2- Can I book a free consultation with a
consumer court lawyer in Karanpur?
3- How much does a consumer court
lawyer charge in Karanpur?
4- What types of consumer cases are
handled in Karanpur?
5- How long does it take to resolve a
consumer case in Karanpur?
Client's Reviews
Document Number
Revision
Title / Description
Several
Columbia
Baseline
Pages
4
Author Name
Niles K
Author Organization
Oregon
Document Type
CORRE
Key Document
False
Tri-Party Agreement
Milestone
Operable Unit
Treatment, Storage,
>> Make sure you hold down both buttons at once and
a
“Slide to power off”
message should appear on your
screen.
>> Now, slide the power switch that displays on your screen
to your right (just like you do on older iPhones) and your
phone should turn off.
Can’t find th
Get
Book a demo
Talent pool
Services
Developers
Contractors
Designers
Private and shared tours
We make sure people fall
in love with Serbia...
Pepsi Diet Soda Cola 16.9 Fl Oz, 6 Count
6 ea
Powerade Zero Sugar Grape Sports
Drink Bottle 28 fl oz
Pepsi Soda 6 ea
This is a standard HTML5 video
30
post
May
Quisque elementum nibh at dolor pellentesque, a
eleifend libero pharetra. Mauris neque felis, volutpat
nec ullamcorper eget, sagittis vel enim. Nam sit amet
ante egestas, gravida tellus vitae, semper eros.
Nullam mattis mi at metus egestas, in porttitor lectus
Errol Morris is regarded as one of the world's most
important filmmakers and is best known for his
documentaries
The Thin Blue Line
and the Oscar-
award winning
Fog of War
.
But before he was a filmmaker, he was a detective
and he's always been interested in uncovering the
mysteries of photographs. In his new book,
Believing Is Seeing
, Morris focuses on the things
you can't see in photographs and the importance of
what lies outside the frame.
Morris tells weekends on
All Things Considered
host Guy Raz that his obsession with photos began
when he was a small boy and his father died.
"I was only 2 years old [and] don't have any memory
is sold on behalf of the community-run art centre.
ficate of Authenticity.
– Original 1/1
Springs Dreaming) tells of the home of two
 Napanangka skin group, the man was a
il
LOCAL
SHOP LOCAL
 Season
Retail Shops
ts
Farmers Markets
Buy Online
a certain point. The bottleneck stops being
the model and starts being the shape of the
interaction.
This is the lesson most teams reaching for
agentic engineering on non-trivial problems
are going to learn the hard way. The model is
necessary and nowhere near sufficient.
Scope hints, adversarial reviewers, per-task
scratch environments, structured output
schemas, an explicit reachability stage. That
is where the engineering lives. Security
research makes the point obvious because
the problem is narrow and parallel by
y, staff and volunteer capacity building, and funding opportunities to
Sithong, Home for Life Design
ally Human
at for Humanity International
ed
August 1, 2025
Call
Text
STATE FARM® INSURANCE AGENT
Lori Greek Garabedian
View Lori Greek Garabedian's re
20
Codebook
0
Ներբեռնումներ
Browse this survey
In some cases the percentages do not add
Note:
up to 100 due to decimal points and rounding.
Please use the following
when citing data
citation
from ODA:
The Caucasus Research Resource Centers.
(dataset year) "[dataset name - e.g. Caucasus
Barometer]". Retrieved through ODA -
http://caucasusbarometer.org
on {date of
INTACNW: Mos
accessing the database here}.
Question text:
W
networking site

= = = = = = =

Transcribe every line of text in the data above, word for word and in the same order.

- _Expected answer_:
2- Can I book a free consultation with a
consumer court lawyer in Karanpur?
3- How much does a consumer court
lawyer charge in Karanpur?
4- What types of consumer cases are
handled in Karanpur?
5- How long does it take to resolve a
consumer case in Karanpur?
Client's Reviews
Document Number
Revision
Title / Description
Several
Columbia
Baseline
Pages
4
Author Name
Niles K
Author Organization
Oregon
Document Type
CORRE
Key Document
False
Tri-Party Agreement
Milestone
Operable Unit
Treatment, Storage,
>> Make sure you hold down both buttons at once and
a
“Slide to power off”
message should appear on your
screen.
>> Now, slide the power switch that displays on your screen
to your right (just like you do on older iPhones) and your
phone should turn off.
Can’t find th
Get
Book a demo
Talent pool
Services
Developers
Contractors
Designers
Private and shared tours
We make sure people fall
in love with Serbia...
Pepsi Diet Soda Cola 16.9 Fl Oz, 6 Count
6 ea
Powerade Zero Sugar Grape Sports
Drink Bottle 28 fl oz
Pepsi Soda 6 ea
This is a standard HTML5 video
30
post
May
Quisque elementum nibh at dolor pellentesque, a
eleifend libero pharetra. Mauris neque felis, volutpat
nec ullamcorper eget, sagittis vel enim. Nam sit amet
ante egestas, gravida tellus vitae, semper eros.
Nullam mattis mi at metus egestas, in porttitor lectus
Errol Morris is regarded as one of the world's most
important filmmakers and is best known for his
documentaries
The Thin Blue Line
and the Oscar-
award winning
Fog of War
.
But before he was a filmmaker, he was a detective
and he's always been interested in uncovering the
mysteries of photographs. In his new book,
Believing Is Seeing
, Morris focuses on the things
you can't see in photographs and the importance of
what lies outside the frame.
Morris tells weekends on
All Things Considered
host Guy Raz that his obsession with photos began
when he was a small boy and his father died.
"I was only 2 years old [and] don't have any memory
is sold on behalf of the community-run art centre.
ficate of Authenticity.
– Original 1/1
Springs Dreaming) tells of the home of two
 Napanangka skin group, the man was a
il
LOCAL
SHOP LOCAL
 Season
Retail Shops
ts
Farmers Markets
Buy Online
a certain point. The bottleneck stops being
the model and starts being the shape of the
interaction.
This is the lesson most teams reaching for
agentic engineering on non-trivial problems
are going to learn the hard way. The model is
necessary and nowhere near sufficient.
Scope hints, adversarial reviewers, per-task
scratch environments, structured output
schemas, an explicit reachability stage. That
is where the engineering lives. Security
research makes the point obvious because
the problem is narrow and parallel by
y, staff and volunteer capacity building, and funding opportunities to
Sithong, Home for Life Design
ally Human
at for Humanity International
ed
August 1, 2025
Call
Text
STATE FARM® INSURANCE AGENT
Lori Greek Garabedian
View Lori Greek Garabedian's re
20
Codebook
0
Ներբեռնումներ
Browse this survey
In some cases the percentages do not add
Note:
up to 100 due to decimal points and rounding.
Please use the following
when citing data
citation
from ODA:
The Caucasus Research Resource Centers.
(dataset year) "[dataset name - e.g. Caucasus
Barometer]". Retrieved through ODA -
http://caucasusbarometer.org
on {date of
INTACNW: Mos
accessing the database here}.
Question text:
W
networking site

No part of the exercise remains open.